-- TEXT SECTION follows --

What happens to that black plastic bag under your front casting?

Pete VanderLaan
03-23-2011, 06:20 PM
While the construction is really nice, I see a fatal flaw in my opinion. Unless I read the softbricks wrong in the picture, they appear to be a 2300F brick which is not going to last long at all. at normal operating temperatures. 2600F will give you trouble after about 16 months. I prefer a 2800F brick based on years of building gloryholes that aren't nearly as pretty,

Am I reading it wrong?

Ben Lang
03-23-2011, 08:20 PM
The 2300 are for a pipe warmer. I used 2800 for the glory hole. The 2300 box was for the scrap cut offs.

Thomas Chapman
03-23-2011, 09:32 PM
Is that hole essentially a 20-inch configuration with an 18-inch retention ring? Or thereabouts?

Mike Hanson
03-24-2011, 12:37 AM
Really clean work Ben, nice shop too. I bet it will run as nice as that V-Twin in the background... Thanks for the pics.

Charles Friedman
03-24-2011, 01:23 AM
What is the measurement between the inside of retention ring and the front edge of the burner block? Paint it.

Patrick Casanova
03-24-2011, 09:30 AM
My only suggestion would be to put that blower in a corner somewhere, insulate it for noise reduction, and pipe it to the GH hard pipe with PVC pipe so you don't have to put up with the blower noise. There is no reason to have the blower there. Quiet is nice!

Ben Lang
03-24-2011, 10:22 AM
Thanks Guys. The Retention ring is just a bit under 2". The overall inside diameter is 22". It is an extremly long interior at 33" deep from the front of the retention ring. I really like to make long pieces. The distance from the inside of the retention ring to the front of the burner is 5". As an afterthought, I would have put the burner back just a little farther in the hole and on a tangent. I have worked in a similiar hole with the same configuration and really liked it. So this is what is familiar to me and works. The bar hopper is the second bike that I have built. I wouldn't do that again. Too many long hours working on projects. I just want to blow glass!

Jeff Thompson
03-24-2011, 11:23 AM
I used that size blower on my 17" glory hole (with that ribbon burner) and it did not give nearly enough air. You will need a much more powerful blower. I know what your thinking.... "this is the blower that pine ridge told me to get." That does not matter, you need a more powerful blower.

Also, why are you mounting that huge blower to the glory hole? The blower is the noisiest part of the whole set-up. Do your ears a favor and put your new blower in a remote location. PVC is cheap and everyone will appreciate being able to hear you yell at them.

David Patchen
03-24-2011, 11:25 AM
That thing is beautiful, nicely done. The shop looks awesome as well--professional machine shop?

Jeff Thompson
03-24-2011, 11:35 AM
Also, the holes in your homemade mixer look way too big! The copper pipe inside the 2" airline.... yeah, those holes should be more like 1/8 inch or maybe less.

-- TEXT SECTION concluded --

— PROBLEM —
Mark each statement below yes or no according to the glory hole thread, and quote the words from the thread that decide it.
1. Ben Lang used 2800 brick for the glory hole.
2. The bar hopper is the first bike Ben Lang has built.
3. Jeff Thompson says the holes in the homemade mixer are too small.

-- GIVEN RECORDS follows --

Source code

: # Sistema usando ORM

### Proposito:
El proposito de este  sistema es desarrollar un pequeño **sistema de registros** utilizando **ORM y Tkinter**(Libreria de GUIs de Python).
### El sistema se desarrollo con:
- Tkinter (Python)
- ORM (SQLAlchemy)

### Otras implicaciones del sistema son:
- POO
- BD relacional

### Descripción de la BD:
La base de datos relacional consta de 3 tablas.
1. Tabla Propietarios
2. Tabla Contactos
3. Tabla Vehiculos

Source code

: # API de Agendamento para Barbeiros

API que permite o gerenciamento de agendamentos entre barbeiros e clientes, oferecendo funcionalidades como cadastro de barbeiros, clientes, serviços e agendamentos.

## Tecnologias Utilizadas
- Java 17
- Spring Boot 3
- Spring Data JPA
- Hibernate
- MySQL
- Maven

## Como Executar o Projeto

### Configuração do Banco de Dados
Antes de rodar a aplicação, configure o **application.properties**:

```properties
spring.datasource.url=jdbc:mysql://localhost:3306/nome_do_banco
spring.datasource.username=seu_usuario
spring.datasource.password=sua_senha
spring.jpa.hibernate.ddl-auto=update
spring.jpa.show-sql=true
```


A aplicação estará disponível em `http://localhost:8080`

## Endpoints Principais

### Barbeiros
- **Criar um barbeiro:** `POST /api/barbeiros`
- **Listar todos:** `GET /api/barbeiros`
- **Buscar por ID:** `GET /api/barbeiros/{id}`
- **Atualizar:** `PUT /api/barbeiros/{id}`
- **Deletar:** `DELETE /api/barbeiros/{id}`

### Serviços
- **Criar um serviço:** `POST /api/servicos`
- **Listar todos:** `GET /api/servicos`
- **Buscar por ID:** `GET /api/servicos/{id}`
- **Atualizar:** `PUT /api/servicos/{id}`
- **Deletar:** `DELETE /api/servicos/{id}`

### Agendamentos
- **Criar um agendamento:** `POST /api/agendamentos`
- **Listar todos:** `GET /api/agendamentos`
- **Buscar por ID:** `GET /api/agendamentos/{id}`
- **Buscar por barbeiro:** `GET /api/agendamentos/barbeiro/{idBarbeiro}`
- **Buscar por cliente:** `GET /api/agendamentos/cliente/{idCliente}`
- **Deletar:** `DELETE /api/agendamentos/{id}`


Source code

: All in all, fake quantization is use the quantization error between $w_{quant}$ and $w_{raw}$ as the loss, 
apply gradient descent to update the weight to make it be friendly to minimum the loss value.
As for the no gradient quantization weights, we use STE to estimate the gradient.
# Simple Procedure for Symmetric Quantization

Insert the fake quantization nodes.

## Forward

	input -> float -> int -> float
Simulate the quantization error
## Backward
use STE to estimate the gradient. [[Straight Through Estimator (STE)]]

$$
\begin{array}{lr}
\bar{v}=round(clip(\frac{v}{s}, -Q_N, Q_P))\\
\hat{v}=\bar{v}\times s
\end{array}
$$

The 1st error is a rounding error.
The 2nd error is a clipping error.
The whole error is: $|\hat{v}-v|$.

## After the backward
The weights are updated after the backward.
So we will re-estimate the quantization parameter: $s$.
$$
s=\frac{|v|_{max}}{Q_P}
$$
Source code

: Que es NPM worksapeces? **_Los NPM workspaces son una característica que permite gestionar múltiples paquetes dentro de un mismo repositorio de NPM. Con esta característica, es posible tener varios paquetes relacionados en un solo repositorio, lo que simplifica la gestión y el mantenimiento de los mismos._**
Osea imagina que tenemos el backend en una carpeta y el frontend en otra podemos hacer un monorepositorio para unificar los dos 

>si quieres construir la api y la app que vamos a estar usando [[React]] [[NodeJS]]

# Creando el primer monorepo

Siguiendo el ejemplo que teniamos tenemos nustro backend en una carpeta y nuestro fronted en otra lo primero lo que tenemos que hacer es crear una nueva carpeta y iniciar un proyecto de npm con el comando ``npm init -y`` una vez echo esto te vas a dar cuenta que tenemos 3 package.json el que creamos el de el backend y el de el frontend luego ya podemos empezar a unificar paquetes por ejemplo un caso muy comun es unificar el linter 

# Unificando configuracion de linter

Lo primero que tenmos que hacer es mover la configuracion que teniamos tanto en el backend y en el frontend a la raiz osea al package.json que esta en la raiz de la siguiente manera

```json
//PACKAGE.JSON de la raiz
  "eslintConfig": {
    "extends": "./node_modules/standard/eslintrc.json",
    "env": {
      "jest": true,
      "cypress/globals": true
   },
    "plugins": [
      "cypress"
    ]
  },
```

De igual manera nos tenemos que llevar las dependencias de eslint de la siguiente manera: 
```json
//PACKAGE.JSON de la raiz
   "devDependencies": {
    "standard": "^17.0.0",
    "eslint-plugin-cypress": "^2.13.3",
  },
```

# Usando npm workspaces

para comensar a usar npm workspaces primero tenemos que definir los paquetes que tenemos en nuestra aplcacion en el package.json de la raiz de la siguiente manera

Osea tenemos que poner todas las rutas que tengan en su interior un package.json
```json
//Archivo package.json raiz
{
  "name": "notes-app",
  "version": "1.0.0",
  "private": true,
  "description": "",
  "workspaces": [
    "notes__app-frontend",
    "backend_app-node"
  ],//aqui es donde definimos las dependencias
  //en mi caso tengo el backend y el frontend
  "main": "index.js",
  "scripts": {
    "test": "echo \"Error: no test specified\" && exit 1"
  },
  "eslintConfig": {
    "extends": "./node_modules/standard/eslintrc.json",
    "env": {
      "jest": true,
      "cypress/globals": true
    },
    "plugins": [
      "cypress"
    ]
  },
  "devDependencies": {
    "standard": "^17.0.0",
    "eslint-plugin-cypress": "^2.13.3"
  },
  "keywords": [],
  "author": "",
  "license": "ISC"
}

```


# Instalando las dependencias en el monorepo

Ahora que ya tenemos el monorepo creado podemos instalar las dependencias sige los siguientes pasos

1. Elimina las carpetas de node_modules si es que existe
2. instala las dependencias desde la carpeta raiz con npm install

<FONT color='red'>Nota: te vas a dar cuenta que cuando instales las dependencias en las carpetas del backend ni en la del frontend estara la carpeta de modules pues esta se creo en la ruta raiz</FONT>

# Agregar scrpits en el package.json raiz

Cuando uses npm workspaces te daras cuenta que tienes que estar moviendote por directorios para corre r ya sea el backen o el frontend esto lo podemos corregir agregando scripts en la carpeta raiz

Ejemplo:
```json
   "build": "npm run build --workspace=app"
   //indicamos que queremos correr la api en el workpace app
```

-- GIVEN RECORDS concluded --

— ANSWER SPACE —
1. Yes: "I used 2800 for the glory hole."
2. No: "The bar hopper is the second bike that I have built."
3. No: "the holes in your homemade mixer look way too big!"